— Это аргумент, этот может, — с серьёзным видом кивнув, бабушка решила уточнить: — У тебя точно никого?

— Нет.

— Да-а-а-а-а… А скажи-ка мне, краса ты моя большегрудая, — и подмигнув ожидающей очередного каверзного вопроса девушке, добила вопросом не по теме: — Вот всё спросить хочу, почему ты меня мамой называешь?.. — и, устроив паузу, стала наблюдать, как та бледнеет, потом краснеет, не знает, куда деть руки и что сказать.

— Я-я-я…

— Ты, ты, ты, — прищурив глаза, прошипела грозная ведьма, ткнув девушку в левую грудь.

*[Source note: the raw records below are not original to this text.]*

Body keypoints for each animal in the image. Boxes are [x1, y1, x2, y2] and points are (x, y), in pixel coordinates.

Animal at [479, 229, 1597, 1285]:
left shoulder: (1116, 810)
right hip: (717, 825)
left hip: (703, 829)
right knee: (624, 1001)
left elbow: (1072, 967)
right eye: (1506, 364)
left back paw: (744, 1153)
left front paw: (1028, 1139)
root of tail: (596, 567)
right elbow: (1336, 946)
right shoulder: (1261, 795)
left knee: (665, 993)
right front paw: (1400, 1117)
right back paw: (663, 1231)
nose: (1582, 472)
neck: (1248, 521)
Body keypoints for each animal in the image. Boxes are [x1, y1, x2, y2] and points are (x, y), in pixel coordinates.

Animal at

— Когда это? — спросила Тома принявшись теребить подол так и не сменённого после побега от Тимофея халатика.

— Мне когда Тимоха рассказал, что ты маму звала, когда при смерти лежала, — отвернувшись к стене, тоскливо призналась Мария Ивановна, — у меня чуть сердце не оборвалось… от тоски, от обиды. Я в таком гневе была, что не знаю… Так плохо мне стало… А потом как гром среди ясного неба: оказывается, ты меня звала! — подойдя к дивану, рухнула на него, продолжив исповедь: — И так мне хорошо стало, так светло. Сидела и плакала от счастья.

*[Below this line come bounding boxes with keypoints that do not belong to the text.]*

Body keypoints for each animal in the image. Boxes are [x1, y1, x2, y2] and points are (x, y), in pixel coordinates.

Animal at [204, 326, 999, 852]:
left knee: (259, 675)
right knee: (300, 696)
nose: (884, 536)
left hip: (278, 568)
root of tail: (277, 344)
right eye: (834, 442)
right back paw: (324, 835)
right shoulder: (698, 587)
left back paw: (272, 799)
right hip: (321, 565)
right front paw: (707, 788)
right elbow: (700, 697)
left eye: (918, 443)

Зажав ладони между коленок и крепко стиснув их, Тома неотрывно смотрела в глаза женщины, которую уже давно считала своей матерью.

— Но на этом всё закончилось, и только когда ты чем-то жутко расстроена, у тебя проскакивает вновь: «Мама». А потом всё возвращается на круги своя. Обидно… Почему, только когда тебе плохо, ты считаешь меня мамой, а в остальное время — по имени-отчеству да ещё и на вы? — гордая и сильная женщина взяла в свои руки ладошки девушки и взглянула в зелёные глаза, вновь наполняющиеся влагой. — Почему?

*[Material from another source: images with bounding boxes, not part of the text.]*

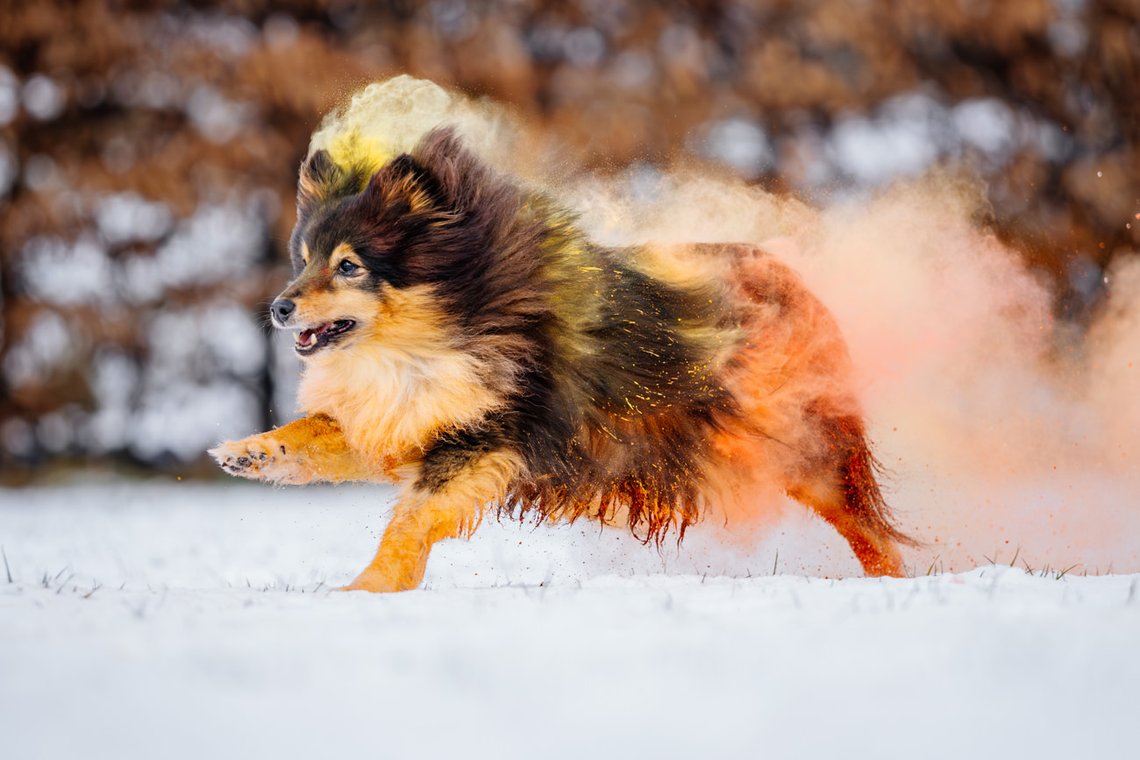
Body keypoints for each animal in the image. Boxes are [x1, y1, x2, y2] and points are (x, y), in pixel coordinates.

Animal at [209, 89, 912, 592]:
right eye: (302, 260)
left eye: (350, 266)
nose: (278, 307)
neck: (441, 334)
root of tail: (793, 280)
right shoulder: (414, 415)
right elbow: (320, 434)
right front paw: (252, 453)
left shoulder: (490, 433)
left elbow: (412, 517)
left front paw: (371, 586)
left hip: (807, 451)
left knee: (870, 528)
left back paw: (893, 584)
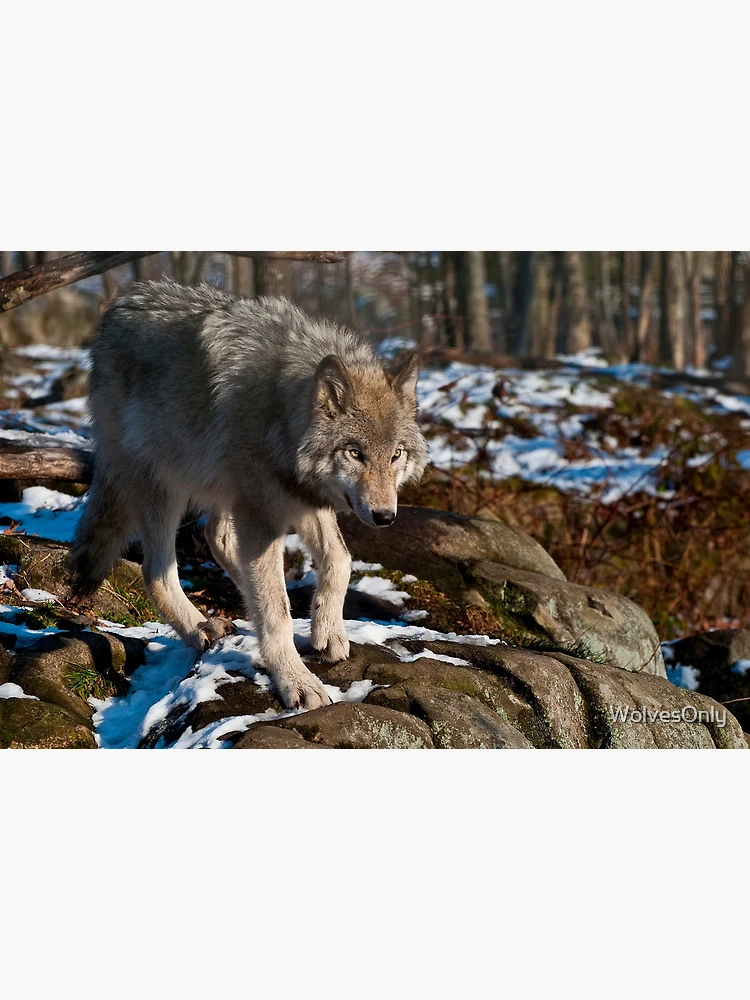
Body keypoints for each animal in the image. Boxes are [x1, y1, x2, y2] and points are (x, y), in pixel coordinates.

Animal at [69, 280, 428, 710]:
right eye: (355, 453)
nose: (385, 516)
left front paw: (328, 631)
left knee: (218, 538)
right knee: (156, 572)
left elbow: (340, 560)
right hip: (165, 485)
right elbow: (276, 612)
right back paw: (200, 628)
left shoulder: (301, 498)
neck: (280, 414)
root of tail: (118, 307)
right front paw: (295, 681)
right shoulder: (264, 512)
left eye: (396, 455)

Тома обессиленной куклой сползла с дивана на пушистый ковёр и, обняв ноги приёмной матери, прижавшись к ним щекой, прошептала:

— Всегда. Мамочка. Всегда. Маленькая была — не осмеливалась, потом привыкла…

— Ну а сейчас почему? — нежно погладив девушку по голове, поинтересовалась счастливая женщина.

— Из-за Тимки.

— А он-то тут при чём?

— Не хотела, чтоб подсознательно тёткой считал. Но если бы знала, что тебе от этого больно…

— Тише, дочка, тише, — наклонившись вперёд, целует девушку в макушку. — Моя вина, давно надо было поговорить. Вот только ты уж не обижай больше старушку, не думай, что я тебя со свету сживу, — хихикнула, — за то, что ты в койку к внуку запрыгнула. Кстати! Насчёт внука! Деточка, что хошь делай, но ухажёров всех разгоняй. Хоть не мойся, хоть в керосине купайся, хоть… э-э-э… нет. Титьки мы тебе трогать не будем. Короче не дай бог, Тимоха увидит. Начнёт лютовать, угробит мужиков ни за что.

— Хорошо. Вот только, — Тома тряхнула волосами, — Тима добрый. Никого он не убьёт.

— Да? А ещё он совсем не злопамятный. Ладно, если просто морду набьёт. Подлечим. Убить, конечно, не убьёт. А если проклянёт? Импотенцию устроит? Для некоторых сие не многим лучше смерти. Тут мало кто помочь сможет. Мастер Проклятий в гневе — это жуть.

— Что? — глаза девушки расширились от удивления и, отстранившись от приёмной матери, сев на колени, прикрыла рот ладошкой.

— Да уж пару лет как, — поняв невысказанный вопрос, приступила к рассказу Мария Ивановна. — Может помнишь, парнишка у нас был, лет двенадцати, с раком желудка, на последней стадии? — заметив утвердительный кивок и дождавшись, пока Тома пересядет на диван, продолжила: — Жить ему оставалось совсем ничего. Пару месяцев от силы. Вот и привели ко мне. Так жалко было мальчонку, но пораньше бы. Может и смогла бы помочь, а тут руки опускаться начали. И тут как раз Тимоха приехал с очередным визитом. И как водится, завалился прямо в кабинет. Слово за слово, решила хоть пользу извлечь, показать внуку, как страшно всё это выглядит. А ты же сама знаешь Тимку. Добрый он, жуть… Если не злить, — усмехается. — Ну и давай тоже пытаться лечить. Да что уж там, — огорчённый взмах рукой, — хуже всё равно не сделал бы. А так хоть боль унял. Тут он мастер, — бабка довольно улыбнулась. И подмигнула девушке: — Всё-таки порода!